The drugs in question belong to a class of medicine known as proton pump inhibitors, or PPIs. PPIs have served as the mainstay of those affected by frequent heartburn and acid reflux, and advertisements for them are all but expected during prime television viewing hours.
One claimant purported to have been on the drugs for over 10 years. “I remember him saying it, and then it being repeated after – don’t miss a dose,” she says. “Now that I look back, I wish I had missed a dose.”
Research indicates that somewhere between 30 and 70 percent of those taking PPIs shouldn’t be. Rather than tackling the main issue of diet and lifestyle changes, consumers have turned to medications to treat their symptoms. Seeing an opening in an incredibly lucrative market, drugmakers pounced.
Zantac was the go-to drug in this new gold rush. However, Zantac generally only made heartburn “better.” And that was all Prilosec-maker AstraZeneca had to know.
“What we saw was that when a patient visited his doctor and started talking about heartburn, he was prescribed Zantac,” says Tom McCourt, who used to market Prilosec. “The next time he went in, the doctor asked, ‘Is your heartburn better?’ The patient would be like, ‘Yeah, it’s better,’ and that would be the end of it. We needed to change the question to, ‘Do you still have heartburn?’ The goal had to be no heartburn.”

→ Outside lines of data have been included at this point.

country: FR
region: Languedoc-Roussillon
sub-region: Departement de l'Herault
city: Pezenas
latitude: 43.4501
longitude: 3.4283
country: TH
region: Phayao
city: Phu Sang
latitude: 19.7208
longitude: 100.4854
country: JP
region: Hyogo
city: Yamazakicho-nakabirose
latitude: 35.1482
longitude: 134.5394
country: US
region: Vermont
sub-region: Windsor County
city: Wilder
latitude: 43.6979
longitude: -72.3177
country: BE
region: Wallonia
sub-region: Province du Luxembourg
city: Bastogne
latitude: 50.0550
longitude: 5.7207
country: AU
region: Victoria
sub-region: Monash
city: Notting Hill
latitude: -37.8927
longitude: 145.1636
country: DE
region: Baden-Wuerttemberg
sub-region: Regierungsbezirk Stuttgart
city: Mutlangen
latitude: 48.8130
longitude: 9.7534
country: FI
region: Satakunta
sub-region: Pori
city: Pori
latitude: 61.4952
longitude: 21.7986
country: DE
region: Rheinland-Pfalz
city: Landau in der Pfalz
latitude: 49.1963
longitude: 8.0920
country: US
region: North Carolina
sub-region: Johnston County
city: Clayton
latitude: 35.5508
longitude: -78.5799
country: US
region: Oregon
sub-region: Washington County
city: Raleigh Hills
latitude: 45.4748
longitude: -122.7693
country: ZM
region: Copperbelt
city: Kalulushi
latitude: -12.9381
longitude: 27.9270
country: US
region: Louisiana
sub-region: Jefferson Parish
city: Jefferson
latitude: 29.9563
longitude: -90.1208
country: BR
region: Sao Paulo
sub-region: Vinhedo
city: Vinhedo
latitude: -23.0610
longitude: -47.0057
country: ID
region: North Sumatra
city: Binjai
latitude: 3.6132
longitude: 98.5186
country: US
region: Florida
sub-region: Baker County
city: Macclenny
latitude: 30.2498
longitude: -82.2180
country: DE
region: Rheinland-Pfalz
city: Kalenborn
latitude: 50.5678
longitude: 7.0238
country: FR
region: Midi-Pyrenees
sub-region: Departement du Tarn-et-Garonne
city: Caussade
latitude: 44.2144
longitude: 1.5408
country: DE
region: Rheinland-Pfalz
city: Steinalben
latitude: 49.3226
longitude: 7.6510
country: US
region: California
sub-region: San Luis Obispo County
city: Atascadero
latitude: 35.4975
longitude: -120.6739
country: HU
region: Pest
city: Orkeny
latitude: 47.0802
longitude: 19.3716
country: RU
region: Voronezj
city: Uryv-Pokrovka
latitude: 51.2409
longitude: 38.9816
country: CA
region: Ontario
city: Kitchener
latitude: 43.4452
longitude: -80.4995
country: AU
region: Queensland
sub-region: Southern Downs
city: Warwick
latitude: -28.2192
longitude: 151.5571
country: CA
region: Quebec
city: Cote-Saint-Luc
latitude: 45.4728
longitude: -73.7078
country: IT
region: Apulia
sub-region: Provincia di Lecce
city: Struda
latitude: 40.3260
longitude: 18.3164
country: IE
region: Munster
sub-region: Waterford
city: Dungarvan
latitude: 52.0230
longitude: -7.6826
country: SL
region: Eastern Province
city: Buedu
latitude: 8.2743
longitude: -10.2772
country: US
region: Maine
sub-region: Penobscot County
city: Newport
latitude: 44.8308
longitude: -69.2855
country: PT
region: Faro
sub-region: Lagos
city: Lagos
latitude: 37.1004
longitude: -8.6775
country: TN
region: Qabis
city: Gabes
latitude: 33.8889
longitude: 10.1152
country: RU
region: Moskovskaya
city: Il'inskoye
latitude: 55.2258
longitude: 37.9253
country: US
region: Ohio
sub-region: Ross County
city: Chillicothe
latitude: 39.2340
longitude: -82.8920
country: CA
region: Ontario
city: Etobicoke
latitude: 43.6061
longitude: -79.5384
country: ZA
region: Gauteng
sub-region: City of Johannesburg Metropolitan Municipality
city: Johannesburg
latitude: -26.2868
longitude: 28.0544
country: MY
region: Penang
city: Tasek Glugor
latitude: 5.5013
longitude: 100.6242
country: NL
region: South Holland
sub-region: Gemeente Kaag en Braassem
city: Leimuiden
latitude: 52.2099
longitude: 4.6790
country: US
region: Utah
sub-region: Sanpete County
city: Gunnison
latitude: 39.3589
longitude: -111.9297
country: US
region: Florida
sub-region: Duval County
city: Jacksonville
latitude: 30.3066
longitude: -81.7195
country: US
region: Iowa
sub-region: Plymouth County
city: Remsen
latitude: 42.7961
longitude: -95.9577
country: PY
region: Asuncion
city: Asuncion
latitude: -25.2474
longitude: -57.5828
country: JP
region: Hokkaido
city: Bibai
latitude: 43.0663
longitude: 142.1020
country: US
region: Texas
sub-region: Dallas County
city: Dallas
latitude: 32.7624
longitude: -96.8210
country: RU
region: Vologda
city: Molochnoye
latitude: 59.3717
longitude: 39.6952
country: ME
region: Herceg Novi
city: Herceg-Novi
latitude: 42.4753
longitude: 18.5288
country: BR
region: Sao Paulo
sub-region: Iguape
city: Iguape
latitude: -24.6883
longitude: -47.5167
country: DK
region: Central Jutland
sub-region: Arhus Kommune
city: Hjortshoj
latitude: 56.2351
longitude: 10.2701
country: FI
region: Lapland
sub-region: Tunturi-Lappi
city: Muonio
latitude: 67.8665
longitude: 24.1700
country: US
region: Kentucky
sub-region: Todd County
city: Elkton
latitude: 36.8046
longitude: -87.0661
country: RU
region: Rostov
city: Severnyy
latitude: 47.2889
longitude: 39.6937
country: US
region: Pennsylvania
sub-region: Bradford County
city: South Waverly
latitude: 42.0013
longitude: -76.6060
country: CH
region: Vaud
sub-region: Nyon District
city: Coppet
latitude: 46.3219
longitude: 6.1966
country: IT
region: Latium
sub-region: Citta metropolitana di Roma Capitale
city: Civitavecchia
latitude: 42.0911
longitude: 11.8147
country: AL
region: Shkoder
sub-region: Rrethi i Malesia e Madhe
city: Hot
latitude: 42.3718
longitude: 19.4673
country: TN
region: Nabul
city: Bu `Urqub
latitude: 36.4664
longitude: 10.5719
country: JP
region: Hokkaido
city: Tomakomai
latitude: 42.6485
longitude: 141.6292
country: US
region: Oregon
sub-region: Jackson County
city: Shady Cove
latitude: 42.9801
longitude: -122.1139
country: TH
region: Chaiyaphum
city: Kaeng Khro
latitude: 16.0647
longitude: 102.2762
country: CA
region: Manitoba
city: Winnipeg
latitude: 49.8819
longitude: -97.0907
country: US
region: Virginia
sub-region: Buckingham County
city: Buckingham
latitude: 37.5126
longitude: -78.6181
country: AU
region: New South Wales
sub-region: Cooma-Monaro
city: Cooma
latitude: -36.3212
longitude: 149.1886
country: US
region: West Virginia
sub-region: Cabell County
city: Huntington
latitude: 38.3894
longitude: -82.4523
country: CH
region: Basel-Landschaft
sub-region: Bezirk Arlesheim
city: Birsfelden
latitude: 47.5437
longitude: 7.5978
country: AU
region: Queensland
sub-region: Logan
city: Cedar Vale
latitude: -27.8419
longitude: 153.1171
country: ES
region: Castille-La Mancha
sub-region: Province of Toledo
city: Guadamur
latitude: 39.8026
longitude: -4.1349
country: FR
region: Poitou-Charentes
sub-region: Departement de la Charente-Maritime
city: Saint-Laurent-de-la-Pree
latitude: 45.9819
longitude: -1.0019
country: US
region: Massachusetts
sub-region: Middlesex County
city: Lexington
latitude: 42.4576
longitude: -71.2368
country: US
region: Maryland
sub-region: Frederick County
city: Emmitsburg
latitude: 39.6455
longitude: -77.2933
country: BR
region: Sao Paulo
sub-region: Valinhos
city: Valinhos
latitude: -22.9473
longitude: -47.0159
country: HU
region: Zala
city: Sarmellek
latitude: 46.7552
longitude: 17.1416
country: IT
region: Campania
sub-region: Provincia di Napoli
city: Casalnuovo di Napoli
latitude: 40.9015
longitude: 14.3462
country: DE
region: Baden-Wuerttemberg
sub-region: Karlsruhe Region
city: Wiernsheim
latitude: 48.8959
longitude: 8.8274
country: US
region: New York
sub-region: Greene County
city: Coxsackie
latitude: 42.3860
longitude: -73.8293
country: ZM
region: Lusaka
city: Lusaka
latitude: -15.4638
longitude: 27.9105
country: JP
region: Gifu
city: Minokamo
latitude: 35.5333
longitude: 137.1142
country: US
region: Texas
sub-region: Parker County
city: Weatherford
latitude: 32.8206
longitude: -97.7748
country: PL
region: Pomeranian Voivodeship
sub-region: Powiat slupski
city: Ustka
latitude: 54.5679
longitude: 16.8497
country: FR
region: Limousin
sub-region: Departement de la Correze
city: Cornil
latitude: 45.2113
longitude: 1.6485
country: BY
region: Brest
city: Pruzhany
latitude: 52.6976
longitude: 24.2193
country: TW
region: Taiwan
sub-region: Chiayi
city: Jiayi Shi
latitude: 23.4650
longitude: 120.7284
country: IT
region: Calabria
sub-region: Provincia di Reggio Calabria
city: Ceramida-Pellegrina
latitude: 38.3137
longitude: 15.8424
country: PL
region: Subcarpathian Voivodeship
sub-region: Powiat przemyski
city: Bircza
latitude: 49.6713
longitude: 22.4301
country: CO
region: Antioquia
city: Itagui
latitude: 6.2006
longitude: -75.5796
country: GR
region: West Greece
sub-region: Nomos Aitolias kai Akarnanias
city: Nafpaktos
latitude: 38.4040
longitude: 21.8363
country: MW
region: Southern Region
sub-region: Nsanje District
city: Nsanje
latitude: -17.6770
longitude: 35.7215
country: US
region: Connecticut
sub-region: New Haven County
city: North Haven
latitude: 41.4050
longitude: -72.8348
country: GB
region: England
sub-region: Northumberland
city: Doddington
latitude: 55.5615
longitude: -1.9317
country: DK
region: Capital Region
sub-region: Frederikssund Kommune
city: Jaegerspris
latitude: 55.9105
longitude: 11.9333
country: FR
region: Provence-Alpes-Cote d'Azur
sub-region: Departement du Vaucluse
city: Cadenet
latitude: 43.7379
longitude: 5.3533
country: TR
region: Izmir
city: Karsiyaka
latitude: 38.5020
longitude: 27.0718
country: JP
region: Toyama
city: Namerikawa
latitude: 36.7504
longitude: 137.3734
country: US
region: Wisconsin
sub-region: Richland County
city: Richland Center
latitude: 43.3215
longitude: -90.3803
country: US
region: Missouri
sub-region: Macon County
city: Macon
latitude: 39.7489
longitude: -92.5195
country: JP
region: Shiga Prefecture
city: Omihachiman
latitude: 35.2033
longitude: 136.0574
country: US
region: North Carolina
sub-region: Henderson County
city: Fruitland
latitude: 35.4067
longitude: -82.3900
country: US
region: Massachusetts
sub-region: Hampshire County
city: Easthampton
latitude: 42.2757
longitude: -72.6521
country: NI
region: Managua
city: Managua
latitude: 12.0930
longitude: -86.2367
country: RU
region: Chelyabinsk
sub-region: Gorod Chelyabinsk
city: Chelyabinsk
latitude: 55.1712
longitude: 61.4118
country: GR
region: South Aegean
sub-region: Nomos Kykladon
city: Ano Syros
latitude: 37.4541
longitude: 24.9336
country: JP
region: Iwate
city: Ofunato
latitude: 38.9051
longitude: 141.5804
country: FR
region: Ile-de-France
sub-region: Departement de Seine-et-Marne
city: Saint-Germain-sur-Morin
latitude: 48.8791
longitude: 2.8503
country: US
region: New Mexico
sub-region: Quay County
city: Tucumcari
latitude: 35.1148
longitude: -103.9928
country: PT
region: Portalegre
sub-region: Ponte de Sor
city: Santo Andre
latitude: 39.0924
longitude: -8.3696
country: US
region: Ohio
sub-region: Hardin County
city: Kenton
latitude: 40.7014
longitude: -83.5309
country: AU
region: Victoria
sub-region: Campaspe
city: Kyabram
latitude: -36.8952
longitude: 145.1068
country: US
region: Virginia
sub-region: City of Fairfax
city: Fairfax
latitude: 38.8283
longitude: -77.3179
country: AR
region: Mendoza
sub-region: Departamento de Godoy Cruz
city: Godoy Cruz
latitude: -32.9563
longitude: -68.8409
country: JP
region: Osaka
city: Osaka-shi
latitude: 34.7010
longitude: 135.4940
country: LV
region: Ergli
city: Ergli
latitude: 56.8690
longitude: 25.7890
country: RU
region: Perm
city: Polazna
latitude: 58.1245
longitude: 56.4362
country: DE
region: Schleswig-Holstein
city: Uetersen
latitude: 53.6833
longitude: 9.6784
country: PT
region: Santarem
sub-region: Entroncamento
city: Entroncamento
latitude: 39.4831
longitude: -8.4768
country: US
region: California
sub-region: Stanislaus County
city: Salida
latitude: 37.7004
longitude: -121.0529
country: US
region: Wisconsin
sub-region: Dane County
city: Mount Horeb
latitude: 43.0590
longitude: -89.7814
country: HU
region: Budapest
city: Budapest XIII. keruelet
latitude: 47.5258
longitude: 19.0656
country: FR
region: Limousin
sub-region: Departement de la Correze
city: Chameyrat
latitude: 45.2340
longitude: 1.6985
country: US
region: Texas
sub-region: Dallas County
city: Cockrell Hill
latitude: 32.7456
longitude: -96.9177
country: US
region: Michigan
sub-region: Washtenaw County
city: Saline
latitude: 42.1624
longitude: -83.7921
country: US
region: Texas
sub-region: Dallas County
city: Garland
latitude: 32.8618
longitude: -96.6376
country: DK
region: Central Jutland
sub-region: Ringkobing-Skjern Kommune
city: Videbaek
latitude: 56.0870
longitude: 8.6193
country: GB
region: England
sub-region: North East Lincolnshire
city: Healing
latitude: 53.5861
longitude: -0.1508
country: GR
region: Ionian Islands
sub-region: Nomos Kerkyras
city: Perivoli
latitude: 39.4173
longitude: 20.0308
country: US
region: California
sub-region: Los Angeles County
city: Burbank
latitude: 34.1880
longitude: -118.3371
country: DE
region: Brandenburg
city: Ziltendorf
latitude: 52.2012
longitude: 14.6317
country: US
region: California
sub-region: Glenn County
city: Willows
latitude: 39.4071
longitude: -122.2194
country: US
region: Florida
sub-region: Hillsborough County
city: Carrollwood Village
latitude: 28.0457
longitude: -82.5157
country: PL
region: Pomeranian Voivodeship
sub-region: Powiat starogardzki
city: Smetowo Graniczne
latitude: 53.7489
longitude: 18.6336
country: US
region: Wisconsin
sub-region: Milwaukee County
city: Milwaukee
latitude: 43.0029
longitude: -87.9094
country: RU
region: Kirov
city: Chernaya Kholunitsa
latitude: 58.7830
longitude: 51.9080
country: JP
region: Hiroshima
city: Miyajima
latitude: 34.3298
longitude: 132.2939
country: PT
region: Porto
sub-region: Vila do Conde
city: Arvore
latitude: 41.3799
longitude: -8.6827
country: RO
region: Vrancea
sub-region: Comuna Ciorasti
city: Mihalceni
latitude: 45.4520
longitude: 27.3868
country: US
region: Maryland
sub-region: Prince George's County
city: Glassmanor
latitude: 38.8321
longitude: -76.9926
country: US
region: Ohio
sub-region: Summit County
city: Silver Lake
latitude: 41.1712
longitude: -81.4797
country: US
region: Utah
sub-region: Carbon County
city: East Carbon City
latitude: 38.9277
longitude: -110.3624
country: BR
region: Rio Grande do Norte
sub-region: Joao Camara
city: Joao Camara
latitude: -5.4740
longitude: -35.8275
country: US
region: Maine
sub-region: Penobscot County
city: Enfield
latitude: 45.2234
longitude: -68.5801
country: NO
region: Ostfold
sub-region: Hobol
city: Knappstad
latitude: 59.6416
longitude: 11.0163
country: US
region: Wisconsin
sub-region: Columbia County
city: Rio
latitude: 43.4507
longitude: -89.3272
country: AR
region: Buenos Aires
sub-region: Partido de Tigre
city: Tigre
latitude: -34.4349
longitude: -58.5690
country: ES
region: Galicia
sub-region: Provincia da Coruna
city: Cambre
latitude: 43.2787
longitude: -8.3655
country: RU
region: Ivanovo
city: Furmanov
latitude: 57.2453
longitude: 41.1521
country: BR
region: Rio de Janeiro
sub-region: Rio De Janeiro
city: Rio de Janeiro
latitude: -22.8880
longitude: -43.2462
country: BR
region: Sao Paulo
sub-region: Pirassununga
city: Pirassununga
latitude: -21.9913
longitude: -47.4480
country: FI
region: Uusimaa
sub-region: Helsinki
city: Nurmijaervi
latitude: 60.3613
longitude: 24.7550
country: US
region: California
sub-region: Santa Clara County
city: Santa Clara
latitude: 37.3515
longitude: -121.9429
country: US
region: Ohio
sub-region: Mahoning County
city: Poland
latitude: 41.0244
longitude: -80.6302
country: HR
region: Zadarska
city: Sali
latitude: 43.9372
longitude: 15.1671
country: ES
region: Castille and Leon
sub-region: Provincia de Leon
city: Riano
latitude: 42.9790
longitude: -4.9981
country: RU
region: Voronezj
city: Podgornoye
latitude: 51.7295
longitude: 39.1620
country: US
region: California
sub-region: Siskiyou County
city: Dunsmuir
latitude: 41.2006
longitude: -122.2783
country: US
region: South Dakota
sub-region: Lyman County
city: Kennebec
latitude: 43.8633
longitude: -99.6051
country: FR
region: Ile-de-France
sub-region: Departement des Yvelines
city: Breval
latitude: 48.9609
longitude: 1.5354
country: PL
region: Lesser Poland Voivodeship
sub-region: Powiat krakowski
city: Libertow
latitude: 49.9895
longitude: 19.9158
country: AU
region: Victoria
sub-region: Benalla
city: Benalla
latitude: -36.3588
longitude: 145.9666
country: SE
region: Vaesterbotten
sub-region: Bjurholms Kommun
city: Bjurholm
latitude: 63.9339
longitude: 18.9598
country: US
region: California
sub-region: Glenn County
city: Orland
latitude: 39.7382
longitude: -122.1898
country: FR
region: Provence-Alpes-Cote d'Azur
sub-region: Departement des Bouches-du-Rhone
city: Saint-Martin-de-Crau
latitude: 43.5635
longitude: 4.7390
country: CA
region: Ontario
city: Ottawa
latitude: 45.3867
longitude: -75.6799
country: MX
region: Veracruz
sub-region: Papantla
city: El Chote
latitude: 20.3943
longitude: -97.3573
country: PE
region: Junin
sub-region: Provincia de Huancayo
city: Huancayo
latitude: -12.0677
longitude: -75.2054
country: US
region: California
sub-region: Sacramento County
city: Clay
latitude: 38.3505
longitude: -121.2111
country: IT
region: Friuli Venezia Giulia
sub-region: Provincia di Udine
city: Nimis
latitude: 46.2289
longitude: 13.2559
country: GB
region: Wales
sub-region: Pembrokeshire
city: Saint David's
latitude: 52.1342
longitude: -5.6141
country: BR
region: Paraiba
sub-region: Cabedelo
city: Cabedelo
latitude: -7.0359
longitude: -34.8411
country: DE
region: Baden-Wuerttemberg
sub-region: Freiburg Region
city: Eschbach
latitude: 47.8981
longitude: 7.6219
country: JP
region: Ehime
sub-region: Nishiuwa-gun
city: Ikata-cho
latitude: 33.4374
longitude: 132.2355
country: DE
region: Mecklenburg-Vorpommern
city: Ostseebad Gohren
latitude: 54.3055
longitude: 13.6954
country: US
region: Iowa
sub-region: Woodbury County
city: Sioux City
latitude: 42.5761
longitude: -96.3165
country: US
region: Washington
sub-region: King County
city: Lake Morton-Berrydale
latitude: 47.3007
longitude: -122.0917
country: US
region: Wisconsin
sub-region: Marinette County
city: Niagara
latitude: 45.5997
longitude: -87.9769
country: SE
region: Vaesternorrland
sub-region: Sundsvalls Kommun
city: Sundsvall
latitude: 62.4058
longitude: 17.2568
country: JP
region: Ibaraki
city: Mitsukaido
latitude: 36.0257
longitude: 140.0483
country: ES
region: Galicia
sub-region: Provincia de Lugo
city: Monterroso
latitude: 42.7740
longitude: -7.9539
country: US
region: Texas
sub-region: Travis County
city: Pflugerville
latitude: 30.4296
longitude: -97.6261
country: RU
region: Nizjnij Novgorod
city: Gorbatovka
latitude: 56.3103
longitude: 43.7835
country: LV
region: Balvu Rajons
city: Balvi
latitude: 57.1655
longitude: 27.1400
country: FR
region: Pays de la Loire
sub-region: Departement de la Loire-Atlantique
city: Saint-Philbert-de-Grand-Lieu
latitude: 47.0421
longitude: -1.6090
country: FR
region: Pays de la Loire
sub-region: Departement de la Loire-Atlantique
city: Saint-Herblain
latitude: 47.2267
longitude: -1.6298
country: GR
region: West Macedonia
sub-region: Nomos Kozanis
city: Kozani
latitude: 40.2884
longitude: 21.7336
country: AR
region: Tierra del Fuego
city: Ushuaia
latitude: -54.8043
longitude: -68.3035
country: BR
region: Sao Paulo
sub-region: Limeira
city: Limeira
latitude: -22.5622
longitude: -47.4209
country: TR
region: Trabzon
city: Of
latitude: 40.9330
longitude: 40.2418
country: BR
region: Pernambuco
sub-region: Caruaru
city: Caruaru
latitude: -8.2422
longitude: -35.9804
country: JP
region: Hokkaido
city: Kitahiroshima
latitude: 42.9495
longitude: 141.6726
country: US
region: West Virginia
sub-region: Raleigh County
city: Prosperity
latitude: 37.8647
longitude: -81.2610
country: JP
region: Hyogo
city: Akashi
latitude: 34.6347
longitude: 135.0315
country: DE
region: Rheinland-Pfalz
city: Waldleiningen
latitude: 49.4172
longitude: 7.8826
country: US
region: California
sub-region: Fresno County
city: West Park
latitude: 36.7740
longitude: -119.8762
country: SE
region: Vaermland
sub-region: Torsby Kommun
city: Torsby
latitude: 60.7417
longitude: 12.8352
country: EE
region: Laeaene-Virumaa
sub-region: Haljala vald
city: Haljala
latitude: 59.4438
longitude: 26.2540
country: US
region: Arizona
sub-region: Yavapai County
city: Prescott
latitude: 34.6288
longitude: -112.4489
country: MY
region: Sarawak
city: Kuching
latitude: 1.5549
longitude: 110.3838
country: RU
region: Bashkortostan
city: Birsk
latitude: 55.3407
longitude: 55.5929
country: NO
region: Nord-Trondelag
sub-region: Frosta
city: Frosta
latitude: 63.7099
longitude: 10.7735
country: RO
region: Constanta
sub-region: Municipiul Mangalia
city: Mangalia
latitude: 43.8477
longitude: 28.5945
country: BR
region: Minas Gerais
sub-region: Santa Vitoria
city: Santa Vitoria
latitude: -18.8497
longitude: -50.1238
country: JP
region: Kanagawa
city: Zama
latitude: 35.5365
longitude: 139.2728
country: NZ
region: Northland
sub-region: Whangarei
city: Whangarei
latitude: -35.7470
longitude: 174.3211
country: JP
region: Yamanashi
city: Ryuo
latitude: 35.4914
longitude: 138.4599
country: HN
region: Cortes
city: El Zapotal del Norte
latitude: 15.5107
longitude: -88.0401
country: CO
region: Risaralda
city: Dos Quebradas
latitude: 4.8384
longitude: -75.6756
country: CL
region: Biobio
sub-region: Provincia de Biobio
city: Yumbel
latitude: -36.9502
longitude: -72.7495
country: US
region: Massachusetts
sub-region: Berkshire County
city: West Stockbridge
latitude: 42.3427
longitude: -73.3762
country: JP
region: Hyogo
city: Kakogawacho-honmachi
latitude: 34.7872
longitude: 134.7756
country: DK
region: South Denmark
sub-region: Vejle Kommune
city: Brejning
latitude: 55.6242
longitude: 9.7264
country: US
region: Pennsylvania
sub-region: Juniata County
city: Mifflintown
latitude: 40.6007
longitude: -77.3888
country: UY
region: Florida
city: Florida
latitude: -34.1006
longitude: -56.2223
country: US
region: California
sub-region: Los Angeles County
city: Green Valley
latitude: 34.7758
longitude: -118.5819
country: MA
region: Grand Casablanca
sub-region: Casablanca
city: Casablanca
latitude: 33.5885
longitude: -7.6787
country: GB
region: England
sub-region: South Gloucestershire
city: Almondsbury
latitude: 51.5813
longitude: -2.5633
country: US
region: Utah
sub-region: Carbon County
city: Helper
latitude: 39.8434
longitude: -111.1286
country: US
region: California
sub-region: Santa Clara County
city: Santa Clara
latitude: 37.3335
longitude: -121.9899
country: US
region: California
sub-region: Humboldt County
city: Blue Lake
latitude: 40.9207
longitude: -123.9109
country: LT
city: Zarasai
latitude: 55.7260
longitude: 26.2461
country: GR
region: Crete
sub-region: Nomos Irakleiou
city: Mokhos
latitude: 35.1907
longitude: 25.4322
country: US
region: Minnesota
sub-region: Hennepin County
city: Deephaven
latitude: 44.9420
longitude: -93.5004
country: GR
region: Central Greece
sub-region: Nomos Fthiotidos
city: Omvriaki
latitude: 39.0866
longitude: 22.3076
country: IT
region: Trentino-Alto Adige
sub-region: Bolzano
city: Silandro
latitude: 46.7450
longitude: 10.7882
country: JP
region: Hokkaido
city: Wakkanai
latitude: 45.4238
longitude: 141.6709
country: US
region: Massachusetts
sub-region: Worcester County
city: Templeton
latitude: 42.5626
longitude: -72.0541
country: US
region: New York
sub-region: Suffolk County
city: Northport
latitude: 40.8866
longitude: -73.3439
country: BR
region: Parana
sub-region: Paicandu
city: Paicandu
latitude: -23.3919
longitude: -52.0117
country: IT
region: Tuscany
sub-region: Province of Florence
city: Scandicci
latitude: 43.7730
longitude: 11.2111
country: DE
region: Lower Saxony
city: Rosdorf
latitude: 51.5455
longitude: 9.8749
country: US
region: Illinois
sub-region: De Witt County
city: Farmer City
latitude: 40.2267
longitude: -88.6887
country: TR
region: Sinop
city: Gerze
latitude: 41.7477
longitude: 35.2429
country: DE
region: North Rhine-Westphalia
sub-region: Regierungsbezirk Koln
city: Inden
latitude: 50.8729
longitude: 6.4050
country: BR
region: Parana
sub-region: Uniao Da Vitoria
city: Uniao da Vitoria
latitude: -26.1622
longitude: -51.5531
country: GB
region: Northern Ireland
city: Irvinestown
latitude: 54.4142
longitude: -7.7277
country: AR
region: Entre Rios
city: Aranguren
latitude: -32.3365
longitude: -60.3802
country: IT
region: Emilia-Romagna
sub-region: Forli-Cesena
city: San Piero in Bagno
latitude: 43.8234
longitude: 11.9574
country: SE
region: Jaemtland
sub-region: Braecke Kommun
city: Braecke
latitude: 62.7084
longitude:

By changing doctors’ lines of questioning, they were opening patients up to another drug to treat something that could also have been remedied – in many situations – by having different foods during the week and exercising a bit. Yet the drugmakers continued to push. And, as the ABC investigation reports, aggressive marketing of PPIs continued even after the drugs topped a billion dollar market share.
Consumers should know – in no uncertain terms – that in most cases of heartburn and acid reflux, the medicinal treatment of their ailment is largely unnecessary and can be reversed with just a touch of self-discipline when it comes to diet and exercise. Contrary to what ads featuring barbeque, pizza, and overweight, out of shape, middle-aged media figures might tell them, their condition is most likely entirely in their own hands to resolve.
Is another large order of french fries really worth the possibility of kidney failure?